EXERCISE DIRECTIONS = When a line of the records below contains the string "knee", copy that whole line.

RECORD SET =

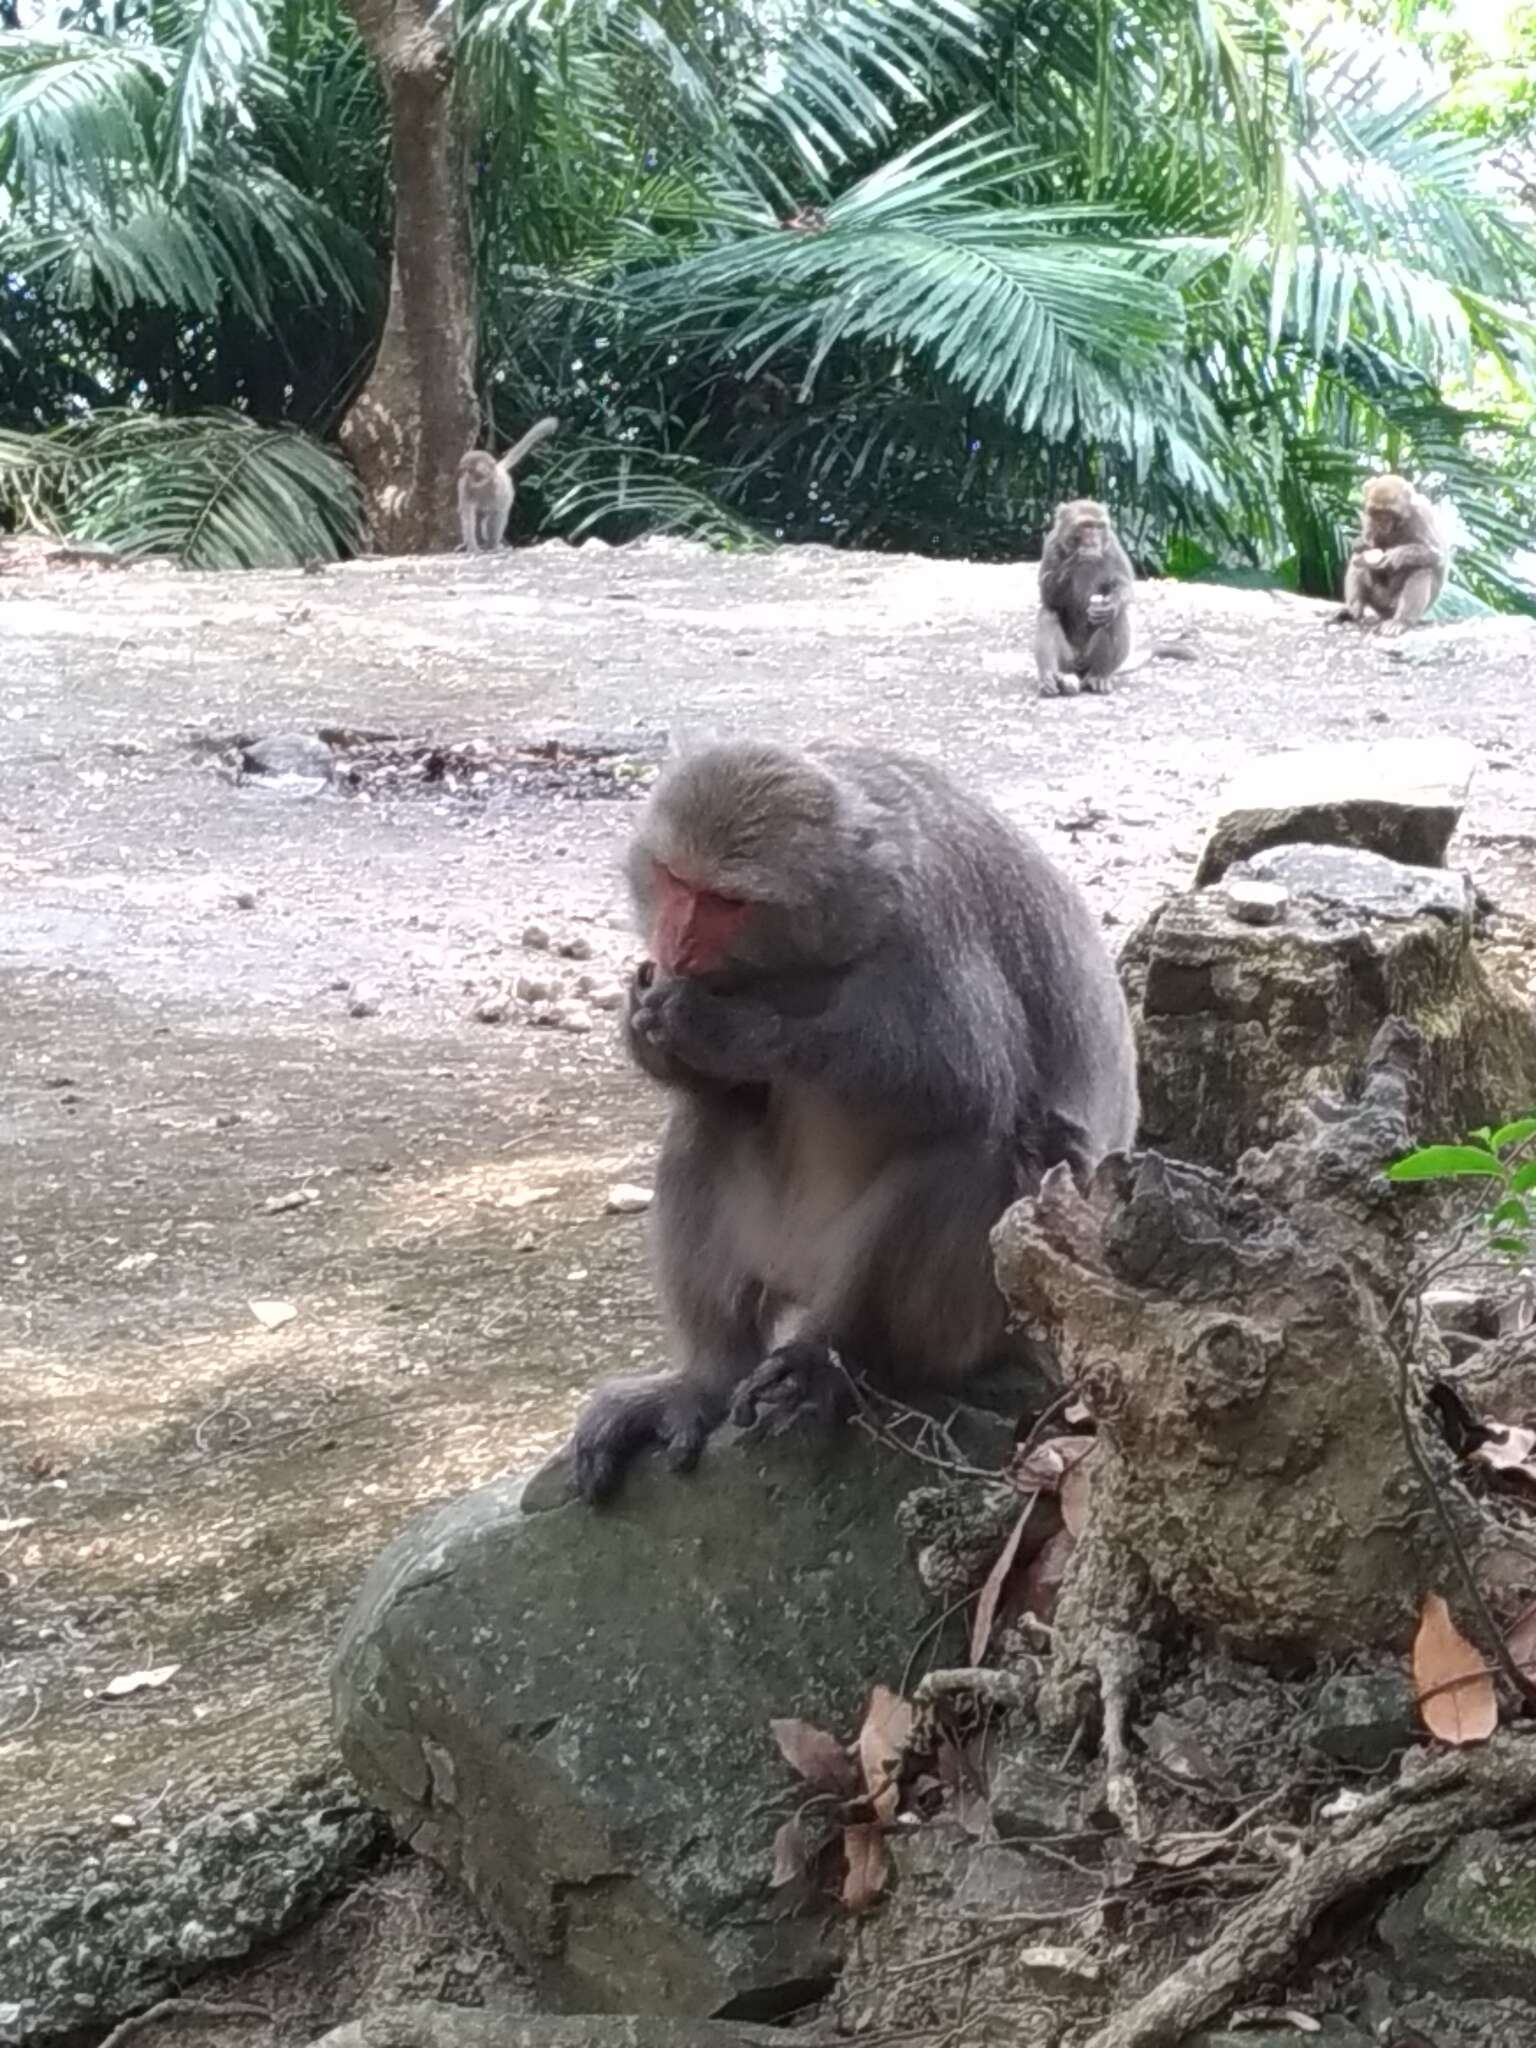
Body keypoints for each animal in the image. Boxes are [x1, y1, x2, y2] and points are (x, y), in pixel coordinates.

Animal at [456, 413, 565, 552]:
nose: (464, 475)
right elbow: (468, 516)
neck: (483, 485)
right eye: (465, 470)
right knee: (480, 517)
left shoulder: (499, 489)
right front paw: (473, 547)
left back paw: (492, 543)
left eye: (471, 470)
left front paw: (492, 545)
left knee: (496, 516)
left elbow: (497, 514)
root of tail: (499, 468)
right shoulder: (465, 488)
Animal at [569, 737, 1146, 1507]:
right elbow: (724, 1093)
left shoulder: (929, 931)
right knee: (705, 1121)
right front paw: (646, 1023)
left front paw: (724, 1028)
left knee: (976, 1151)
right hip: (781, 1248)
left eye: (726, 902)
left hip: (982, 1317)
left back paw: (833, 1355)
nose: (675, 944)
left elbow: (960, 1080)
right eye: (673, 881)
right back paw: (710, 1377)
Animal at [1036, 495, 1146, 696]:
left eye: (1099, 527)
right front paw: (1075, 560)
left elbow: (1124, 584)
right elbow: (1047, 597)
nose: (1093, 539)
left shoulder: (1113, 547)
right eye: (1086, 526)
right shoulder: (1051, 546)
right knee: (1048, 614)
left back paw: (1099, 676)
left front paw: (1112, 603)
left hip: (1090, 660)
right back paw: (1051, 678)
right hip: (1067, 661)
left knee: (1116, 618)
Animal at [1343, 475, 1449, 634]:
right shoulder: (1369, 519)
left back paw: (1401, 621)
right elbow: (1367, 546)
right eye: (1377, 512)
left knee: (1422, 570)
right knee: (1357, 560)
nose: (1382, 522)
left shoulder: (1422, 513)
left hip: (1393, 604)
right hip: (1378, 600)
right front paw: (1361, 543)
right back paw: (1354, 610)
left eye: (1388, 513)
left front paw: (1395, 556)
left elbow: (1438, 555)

RESULT =
right knee: (480, 517)
left knee: (496, 516)
right knee: (705, 1121)
left knee: (976, 1151)
right knee: (1048, 614)
left knee: (1116, 618)
left knee: (1422, 570)
right knee: (1357, 560)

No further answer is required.